In den nächsten Wochen verschrieb ich mich vollständig dem Gebet und dem Studium der Christlichen Wissenschaft. Ich fing an, die Bibellektionen zu lesen, konzentrierte mich darauf, in meinem täglichen Leben Gott auszudrücken und begann, mit meinem neu gefundenen geistigen Verständnis zu arbeiten. Ich benutzte Zitate aus der Bibellektion, aus dem Büchlein Moments of Gratitude: Quotations from Mary Baker Eddy (Momente der Dankbarkeit — Zitate von Mary Baker Eddy) und eine wunderbare Zusammenstellung von Abschnitten und Lieder(texte)n, die meine Mutter für mich gemacht hatte, um damit wöchentliche Gedanken-Karten zu erstellen, die ich in meiner Hosentasche überall mit mir herumtrug.
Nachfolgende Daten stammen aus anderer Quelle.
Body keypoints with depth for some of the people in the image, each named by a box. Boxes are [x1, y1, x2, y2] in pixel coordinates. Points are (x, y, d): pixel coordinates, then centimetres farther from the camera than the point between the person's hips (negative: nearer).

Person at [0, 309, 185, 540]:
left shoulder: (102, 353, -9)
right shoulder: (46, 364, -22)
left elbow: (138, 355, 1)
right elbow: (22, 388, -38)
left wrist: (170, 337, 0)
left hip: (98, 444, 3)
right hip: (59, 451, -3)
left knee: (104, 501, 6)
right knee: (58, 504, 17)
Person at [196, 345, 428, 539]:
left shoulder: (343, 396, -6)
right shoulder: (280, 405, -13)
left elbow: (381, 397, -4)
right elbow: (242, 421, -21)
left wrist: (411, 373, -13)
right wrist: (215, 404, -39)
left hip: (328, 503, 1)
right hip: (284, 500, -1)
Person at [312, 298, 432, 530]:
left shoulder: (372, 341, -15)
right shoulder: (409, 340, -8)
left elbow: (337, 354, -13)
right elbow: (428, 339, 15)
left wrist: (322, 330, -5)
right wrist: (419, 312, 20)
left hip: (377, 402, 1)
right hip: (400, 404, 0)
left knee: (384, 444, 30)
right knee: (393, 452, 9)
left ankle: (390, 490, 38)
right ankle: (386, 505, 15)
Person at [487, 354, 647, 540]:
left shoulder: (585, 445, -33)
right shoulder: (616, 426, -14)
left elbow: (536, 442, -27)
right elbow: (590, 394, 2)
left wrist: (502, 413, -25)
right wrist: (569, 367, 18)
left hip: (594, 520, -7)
Zwei meiner liebsten Karten, die mich am meisten trösteten, waren zum einen: „Zuletzt, liebe Brüder, freut euch, lasst euch zurechtbringen, lasst euch mahnen, habt einerlei Sinn, haltet Frieden! So wird der Gott der Liebe und des Friedens mit euch sein.” (2. Korinther 13). Und zum anderen von Mary Baker Eddy: „Gehe zu Gott, ruhe in der Liebe, vertraue der Liebe, der unendlichen, allmächtigen Liebe, die bereit ist und darauf wartet, dich zu trösten, und du wirst Frieden finden.” (The Mary Baker Eddy Collection).
Wann immer ich verloren, einsam oder traurig fühlte, nahm ich eine dieser Karten heraus und konzentrierte mich auf die Ideen, die mein Denken klärten. Die Leere, die ich bisher gefühlt hatte, während ich alleine in meinem Zimmer saß, füllte ich nun durch das Lesen der Bibellektion, indem ich nach neuen Zitaten suchte, oder etwas in Wissenschaft und Gesundheit las.
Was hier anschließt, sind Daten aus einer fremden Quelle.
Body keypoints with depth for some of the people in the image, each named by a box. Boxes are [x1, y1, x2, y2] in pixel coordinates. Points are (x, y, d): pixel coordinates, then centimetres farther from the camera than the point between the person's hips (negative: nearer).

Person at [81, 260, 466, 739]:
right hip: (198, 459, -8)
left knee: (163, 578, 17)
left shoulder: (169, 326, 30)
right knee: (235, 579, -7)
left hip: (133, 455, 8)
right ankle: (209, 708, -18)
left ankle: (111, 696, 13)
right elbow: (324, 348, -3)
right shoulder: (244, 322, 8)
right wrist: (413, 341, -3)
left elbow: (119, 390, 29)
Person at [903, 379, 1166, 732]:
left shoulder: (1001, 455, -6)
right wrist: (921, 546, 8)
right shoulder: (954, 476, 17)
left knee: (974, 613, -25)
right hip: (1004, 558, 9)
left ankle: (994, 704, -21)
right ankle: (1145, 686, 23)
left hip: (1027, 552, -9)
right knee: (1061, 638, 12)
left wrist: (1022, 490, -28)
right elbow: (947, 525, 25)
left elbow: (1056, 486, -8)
Mein Leben in Spanien veränderte sich beinahe augenblicklich. Ich fing an, mit neuen Freunden aus meiner Gruppe eine positivere und nützlichere Zeit zu verbringen und knüpfte eine erstaunliche Freundschaft mit meinem Gastfamilien-Bruder.
Alles veränderte sich für mich so drastisch, dass ich diese Veränderung nur einer Sache zuschreiben konnte: meinem neuen Verständnis der göttlichen Liebe. Ich lernte, dass egal wo ich mich in der Welt befand, dieselbe Liebe und Akzeptanz, die ich durch meine Freunde und Familie zu Hause erfuhr, überall zur Verfügung stand. Ich entdeckte, wie Gottes unwandelbare Liebe durch die neuen Menschen, denen ich begegnete, hindurch schien. Und ich erkannte, dass ich als Sein unendlicher Ausdruck nicht an einen Ort oder auf eine Person beschränkt sein konnte.
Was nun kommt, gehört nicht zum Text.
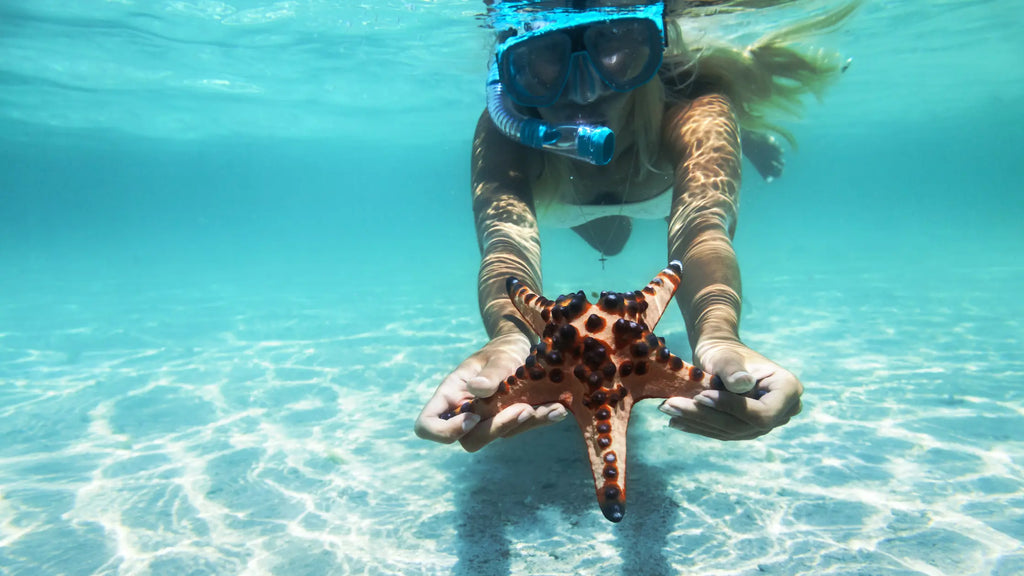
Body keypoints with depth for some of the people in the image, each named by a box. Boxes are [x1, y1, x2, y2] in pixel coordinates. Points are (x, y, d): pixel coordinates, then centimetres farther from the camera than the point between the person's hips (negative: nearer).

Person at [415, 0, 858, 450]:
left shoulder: (695, 105, -46)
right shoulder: (500, 137, -44)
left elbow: (701, 225, -60)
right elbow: (506, 239, -59)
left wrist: (717, 335, -82)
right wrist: (508, 337, -82)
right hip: (565, 195, 1)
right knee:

Ich kehrte aus Valencia zurück mit einem neu gewonnenen Verständnis von Gott und einem erneuerten Interesse, bei meinem täglichen Studium und meiner täglichen Praxis der Christlichen Wissenschaft auf dem Laufenden zu bleiben. Dieses letzte Semester in Spanien war eine liebevolle Erinnerung daran, dass ich niemals aus der Gegenwart und Macht der Liebe in meinem Leben heraustreten konnte.
Wäre das Dasein ohne persönliche Freunde leer für dich?